Exercise description —
Update the data that starts at the line with "Log the length the vernier" and ends after the line with "Measured length: 3.8 mm": replace "maintenance sheet" with "service log" and leave everything else unchanged. Give only those lines, without the pictures.

Data for the task —
★ ★ ★

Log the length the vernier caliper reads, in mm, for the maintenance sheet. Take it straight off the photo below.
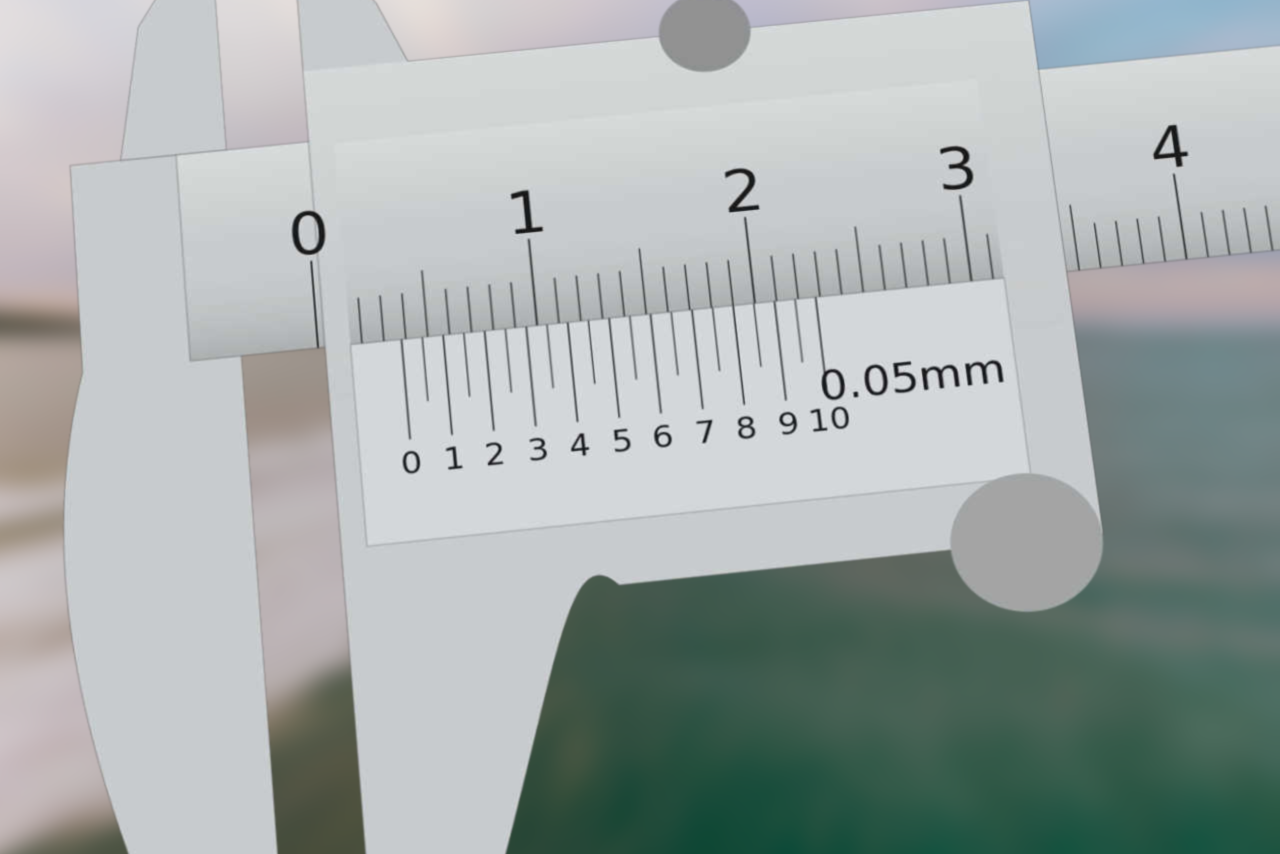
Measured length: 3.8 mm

★ ★ ★

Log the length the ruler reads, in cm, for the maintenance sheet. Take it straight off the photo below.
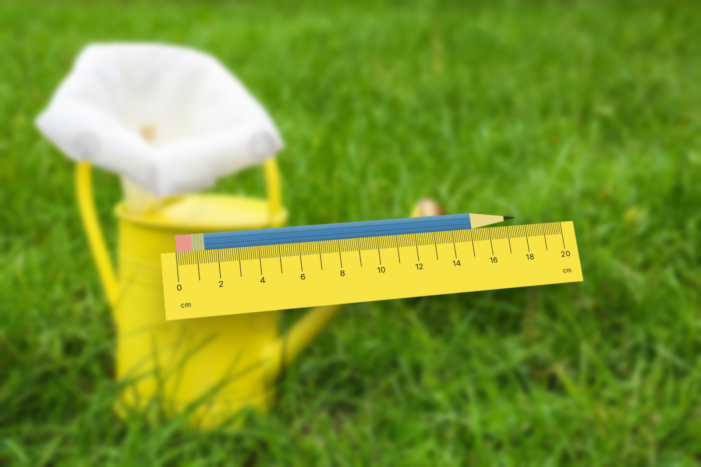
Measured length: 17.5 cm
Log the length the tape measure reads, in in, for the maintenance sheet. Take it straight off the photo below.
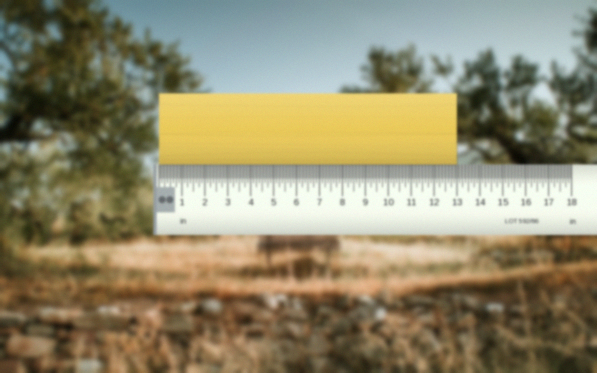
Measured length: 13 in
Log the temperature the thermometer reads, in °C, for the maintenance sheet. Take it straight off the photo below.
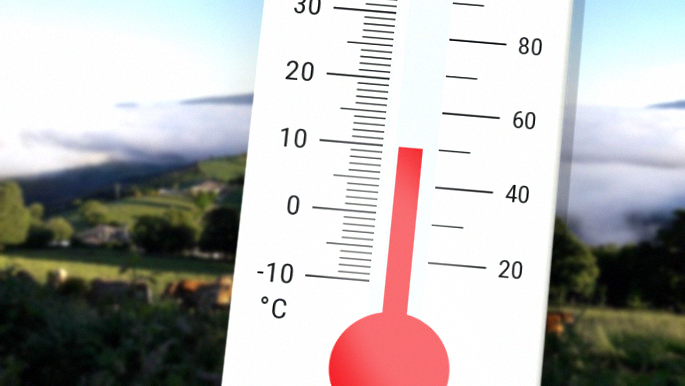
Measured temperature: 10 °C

★ ★ ★

Solution for this task —
Log the length the vernier caliper reads, in mm, for the service log. Take it straight off the photo below.
Measured length: 3.8 mm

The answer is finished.